The SolarWinds Orion platform is used by thousands of organizations, including IT security consultants, to monitor and manage IT infrastructure. We know it affected big government agencies and several other large organizations, although it may not have affected your organization directly, or affected it yet. Most expect the scope of the damage to grow as the investigation continues.
All organizations, large and small, should be on hyper alert to tighten information security now.
A New Era for Cyber Security
It was more threatening than the typical cyberattack, even more damaging than medical identity theft through ransomware that we’ve written about frequently. Cyber security experts are calling it a strategic espionage operation, where the spies set up residence on servers and networks, watching, reading and listening to emails, files, other correspondence, and massive amounts of sensitive information.
Microsoft at first said that none of its products or cloud services were affected by the SolarWinds attack, but six days ago, revised its statement to describe potential intrusions into its cloud services, and provided guidance to defend against security breaches.
Microsoft’s President, Brad Smith, wrote a blog on December 17 describing the scope and depth of these new forms of nation-state hacking – A moment of reckoning: the need for a strong and global cybersecurity response. The blog outlines how cybersecurity has evolved in the past year, with more sophisticated and merciless attackers, and how the pandemic fueled attacks on healthcare organizations globally.
President-elect Joe Biden spoke about the attack on Tuesday, December 22, 2020. He said that the U.S. will probably “respond in kind” to the attack, as the investigation reveals more, and he noted that Russia is the likely source, according to the current Secretary of State, Mike Pompeo and Attorney General William Barr.
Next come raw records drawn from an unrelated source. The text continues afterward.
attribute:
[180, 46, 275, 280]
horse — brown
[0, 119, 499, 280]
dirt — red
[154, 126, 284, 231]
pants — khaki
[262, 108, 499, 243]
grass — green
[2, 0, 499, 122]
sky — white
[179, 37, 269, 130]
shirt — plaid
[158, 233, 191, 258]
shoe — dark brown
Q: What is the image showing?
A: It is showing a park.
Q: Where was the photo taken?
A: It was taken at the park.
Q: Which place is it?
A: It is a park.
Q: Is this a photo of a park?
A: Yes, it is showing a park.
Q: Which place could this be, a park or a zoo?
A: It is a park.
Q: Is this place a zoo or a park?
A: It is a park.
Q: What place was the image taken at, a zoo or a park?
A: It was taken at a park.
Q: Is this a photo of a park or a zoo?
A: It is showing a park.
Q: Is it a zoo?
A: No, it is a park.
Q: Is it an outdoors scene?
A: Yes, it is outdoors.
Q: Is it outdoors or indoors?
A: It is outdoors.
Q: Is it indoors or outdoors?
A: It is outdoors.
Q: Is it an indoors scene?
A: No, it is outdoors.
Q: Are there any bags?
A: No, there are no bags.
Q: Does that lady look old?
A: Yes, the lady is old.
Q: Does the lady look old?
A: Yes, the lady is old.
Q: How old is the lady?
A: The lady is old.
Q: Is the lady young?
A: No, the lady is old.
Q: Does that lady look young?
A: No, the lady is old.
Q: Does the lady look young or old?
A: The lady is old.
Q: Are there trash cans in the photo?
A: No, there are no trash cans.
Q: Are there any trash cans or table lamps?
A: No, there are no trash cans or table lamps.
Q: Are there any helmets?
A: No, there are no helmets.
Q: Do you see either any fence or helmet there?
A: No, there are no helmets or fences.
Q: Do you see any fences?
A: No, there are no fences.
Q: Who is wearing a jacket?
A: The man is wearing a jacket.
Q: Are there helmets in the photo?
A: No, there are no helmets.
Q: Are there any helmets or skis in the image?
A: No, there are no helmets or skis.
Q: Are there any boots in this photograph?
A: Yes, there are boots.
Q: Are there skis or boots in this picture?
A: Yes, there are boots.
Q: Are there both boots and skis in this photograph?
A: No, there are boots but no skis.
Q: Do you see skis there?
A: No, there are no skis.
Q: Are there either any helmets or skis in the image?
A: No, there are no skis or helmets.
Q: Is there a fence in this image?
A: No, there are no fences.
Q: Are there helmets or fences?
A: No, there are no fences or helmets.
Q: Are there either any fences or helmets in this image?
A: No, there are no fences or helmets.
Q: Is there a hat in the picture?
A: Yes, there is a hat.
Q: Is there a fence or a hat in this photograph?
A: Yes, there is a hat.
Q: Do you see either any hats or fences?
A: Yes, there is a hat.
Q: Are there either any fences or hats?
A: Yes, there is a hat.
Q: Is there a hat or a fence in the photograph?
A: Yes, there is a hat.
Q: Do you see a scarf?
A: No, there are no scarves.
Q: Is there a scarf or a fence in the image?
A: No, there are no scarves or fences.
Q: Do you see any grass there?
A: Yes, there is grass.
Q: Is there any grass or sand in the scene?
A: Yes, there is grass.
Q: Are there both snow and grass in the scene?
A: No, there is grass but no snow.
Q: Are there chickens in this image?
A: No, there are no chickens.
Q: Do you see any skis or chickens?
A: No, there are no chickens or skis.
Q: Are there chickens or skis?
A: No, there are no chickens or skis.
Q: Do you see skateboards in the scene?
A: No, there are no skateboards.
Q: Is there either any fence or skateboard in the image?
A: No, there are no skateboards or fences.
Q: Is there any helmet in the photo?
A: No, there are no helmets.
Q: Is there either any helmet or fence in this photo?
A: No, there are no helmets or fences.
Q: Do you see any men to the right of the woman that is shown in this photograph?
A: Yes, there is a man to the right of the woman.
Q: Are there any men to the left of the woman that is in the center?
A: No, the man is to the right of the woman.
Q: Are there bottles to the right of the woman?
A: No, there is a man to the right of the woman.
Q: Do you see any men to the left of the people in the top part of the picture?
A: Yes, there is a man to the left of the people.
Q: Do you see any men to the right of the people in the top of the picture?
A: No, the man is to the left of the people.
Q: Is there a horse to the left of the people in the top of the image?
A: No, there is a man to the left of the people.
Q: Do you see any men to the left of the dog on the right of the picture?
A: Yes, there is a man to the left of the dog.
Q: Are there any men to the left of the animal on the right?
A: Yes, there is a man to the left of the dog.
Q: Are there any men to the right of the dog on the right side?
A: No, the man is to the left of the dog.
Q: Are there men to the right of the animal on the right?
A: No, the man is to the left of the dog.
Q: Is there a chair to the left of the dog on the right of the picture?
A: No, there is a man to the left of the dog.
HIPAA Compliance Strengthens Security
In his blog, Brad Smith highlighted a troubling development affecting healthcare during 2020.
One might have hoped that a pandemic that cut short millions of lives might at least have received a pass from the world’s cyberattacks. But that was not the case. After a brief lull in March, cyberattackers took aim at hospitals and public health authorities, from local governments to the World Health Organization (WHO). As humanity raced to develop vaccines, Microsoft security teams detected three nation-state actors targeting seven prominent companies directly involved in researching vaccines and treatments for Covid-19.
The best practice for every organization, whether or not directly affected by the SolarWinds breach is to look for and immediately install security updates for all software. The SolarWinds attack was subtle and far-reaching, and is likely ongoing. We expect to see a big wave of security updates issued by software providers following the SolarWinds breach in the weeks and months ahead.
Tech Solutions Need People to Work
HIPAA risk management is a blueprint to defend against cybercrime. For example, all organizations should have firewalls and malicious software protection installed and updated, in addition to installing all software updates immediately. However, strong security software is not enough. The weakest link and first line of defense against hackers is your workforce. Now is the time to emphasize training for workforce to recognize, avoid and report phishing attacks that arrive by email, text message or phone.
HIPAA training to raise awareness will include cyber security training, and create a culture of compliance. Basics like password protections, access management, and knowing who to call if a problem or a question arises are critical to empowering the workforce to keep data safe.
Although the challenges are daunting, we are not powerless in the fight against cyber crime. Everyone needs to do their part. Become more aware, take it seriously, spread the word, train the staff, and ask for help if you need it.